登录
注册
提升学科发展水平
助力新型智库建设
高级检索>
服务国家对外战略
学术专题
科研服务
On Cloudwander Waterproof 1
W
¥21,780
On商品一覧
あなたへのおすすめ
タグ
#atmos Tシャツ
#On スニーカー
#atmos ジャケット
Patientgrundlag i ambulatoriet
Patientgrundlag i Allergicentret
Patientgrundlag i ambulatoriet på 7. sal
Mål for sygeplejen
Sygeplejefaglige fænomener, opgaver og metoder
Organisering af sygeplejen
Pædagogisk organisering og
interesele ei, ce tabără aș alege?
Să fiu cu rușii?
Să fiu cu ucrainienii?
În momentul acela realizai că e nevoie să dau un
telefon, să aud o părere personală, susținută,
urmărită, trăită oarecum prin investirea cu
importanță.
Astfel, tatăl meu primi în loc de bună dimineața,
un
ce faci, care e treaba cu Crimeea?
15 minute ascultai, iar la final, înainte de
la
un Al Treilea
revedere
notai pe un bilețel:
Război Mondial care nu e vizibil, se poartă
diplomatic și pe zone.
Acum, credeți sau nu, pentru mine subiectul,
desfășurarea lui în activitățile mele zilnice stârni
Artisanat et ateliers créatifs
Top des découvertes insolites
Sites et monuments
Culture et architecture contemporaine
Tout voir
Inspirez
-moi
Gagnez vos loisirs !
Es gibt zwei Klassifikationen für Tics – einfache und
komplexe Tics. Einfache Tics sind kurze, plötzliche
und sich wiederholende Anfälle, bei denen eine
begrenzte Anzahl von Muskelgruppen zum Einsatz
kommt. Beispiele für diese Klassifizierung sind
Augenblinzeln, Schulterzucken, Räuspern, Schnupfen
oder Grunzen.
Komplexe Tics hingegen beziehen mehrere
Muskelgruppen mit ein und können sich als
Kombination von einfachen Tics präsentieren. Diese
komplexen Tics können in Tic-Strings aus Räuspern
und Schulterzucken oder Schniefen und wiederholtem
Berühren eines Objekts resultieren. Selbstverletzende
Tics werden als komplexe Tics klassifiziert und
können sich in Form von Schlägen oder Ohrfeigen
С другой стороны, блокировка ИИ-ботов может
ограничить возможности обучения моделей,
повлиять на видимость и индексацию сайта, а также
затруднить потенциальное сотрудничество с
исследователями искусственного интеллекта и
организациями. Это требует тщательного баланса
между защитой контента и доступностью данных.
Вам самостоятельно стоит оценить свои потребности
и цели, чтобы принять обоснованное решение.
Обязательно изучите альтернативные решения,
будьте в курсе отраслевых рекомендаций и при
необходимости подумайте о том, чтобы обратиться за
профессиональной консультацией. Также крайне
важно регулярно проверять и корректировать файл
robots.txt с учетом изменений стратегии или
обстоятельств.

·····

Starting from the first line of the listing, copy each line out word for word, and stop once you have written the line that contains "Sygeplejefaglige fænomener, opgaver".

REPLY:
登录
注册
提升学科发展水平
助力新型智库建设
高级检索>
服务国家对外战略
学术专题
科研服务
On Cloudwander Waterproof 1
W
¥21,780
On商品一覧
あなたへのおすすめ
タグ
#atmos Tシャツ
#On スニーカー
#atmos ジャケット
Patientgrundlag i ambulatoriet
Patientgrundlag i Allergicentret
Patientgrundlag i ambulatoriet på 7. sal
Mål for sygeplejen
Sygeplejefaglige fænomener, opgaver og metoder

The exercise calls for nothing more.